### Aangeleverde tekst:
»»
De vrouw voert verweer.
3.3.
Op de stellingen van partijen wordt hierna, voor zover van belang, nader ingegaan.
in reconventie
3.4.
De vrouw vordert dat de rechtbank bij vonnis, voor zoveel mogelijk uitvoerbaar bij voorraad:
I. zal bepalen dat de goederengemeenschap tussen partijen, voor zover nog niet gescheiden en gedeeld, wordt verdeeld en toegedeeld zoals weergegeven in de punten 15 tot en met 17 van de conclusie van antwoord;
II. met veroordeling van de man medewerking te verlenen aan de verkoop van de gemeenschappelijke woning te [plaats] aan de [adres] door inschakeling van makelaar Bieze te Twello/Deventer en dat dit vonnis in de plaats komt van de toestemming van de man, wanneer de man niet na eerste oproep van deze makelaar zijn handtekening plaatst op de verkoopopdracht;
III. zal uitspreken dat terzake de pensioenverevening het vonnis in de plaats komt van de toestemming van de man;
IV. kosten rechtens.
3.5.
De man voert verweer.
3.6.
Op de stellingen van partijen wordt hierna, voor zover van belang, nader ingegaan.

4.De beoordeling

in conventie en in reconventie

4.1.
Vorderingen I tot en met IV van de man
In navolging van het voorlopig oordeel ter zitting inzake de vorderingen I tot en met V zal de rechtbank de vrouw veroordelen medewerking te (blijven) geven aan hetgeen de man heeft gevorderd onder I tot en met IV respectievelijk bepalen dat dit vonnis ex artikel 3:300 BW dezelfde kracht heeft als een in wettige vorm opgemaakte akte die in de plaats zal treden voor de wilsverklaring, medewerking en handtekening van de vrouw inzake de vorderingen van de man sub I tot en met IV en waarbij de man als enige van partijen de uiteindelijke laatprijs bepaalt. Deze toevoeging acht de rechtbank aangewezen, nu de man met ingang van mei 2018 de kosten van de woning moet dragen, zoals verwoord in rechtsoverweging 4.4, en de man ter zitting heeft verklaard dat hij als enige van partijen een eventuele onderwaarde na verkoop zal dragen (zie rechtsoverweging 4.6).
4.2.
««
### Opdrachten:
• 1. Vertaal de zin "Op de stellingen van partijen wordt hierna, voor zover van belang, nader ingegaan." uit de vonnistekst naar het Engels.
• 2. Neem het deel van de vonnistekst van "De vrouw vordert" tot en met "IV. kosten rechtens." woordelijk over.

### Aangeleverde gegevens:
»»
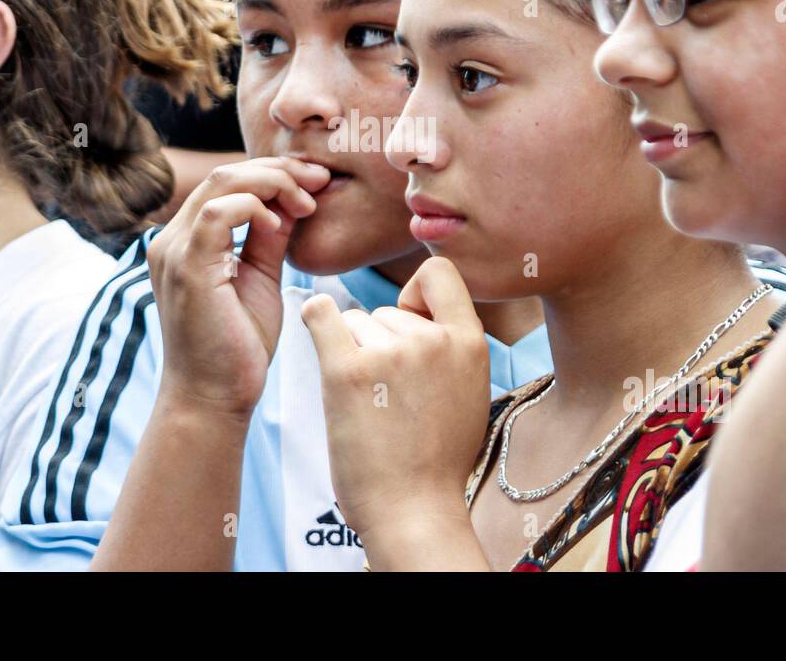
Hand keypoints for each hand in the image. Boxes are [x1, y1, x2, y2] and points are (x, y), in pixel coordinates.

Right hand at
««
### Uitgewerkte opdrachten:
• 1. The positions of the parties will be addressed in more detail below, insofar as relevant.

• 2.
De vrouw vordert dat de rechtbank bij vonnis, voor zoveel mogelijk uitvoerbaar bij voorraad:
I. zal bepalen dat de goederengemeenschap tussen partijen, voor zover nog niet gescheiden en gedeeld, wordt verdeeld en toegedeeld zoals weergegeven in de punten 15 tot en met 17 van de conclusie van antwoord;
II. met veroordeling van de man medewerking te verlenen aan de verkoop van de gemeenschappelijke woning te [plaats] aan de [adres] door inschakeling van makelaar Bieze te Twello/Deventer en dat dit vonnis in de plaats komt van de toestemming van de man, wanneer de man niet na eerste oproep van deze makelaar zijn handtekening plaatst op de verkoopopdracht;
III. zal uitspreken dat terzake de pensioenverevening het vonnis in de plaats komt van de toestemming van de man;
IV. kosten rechtens.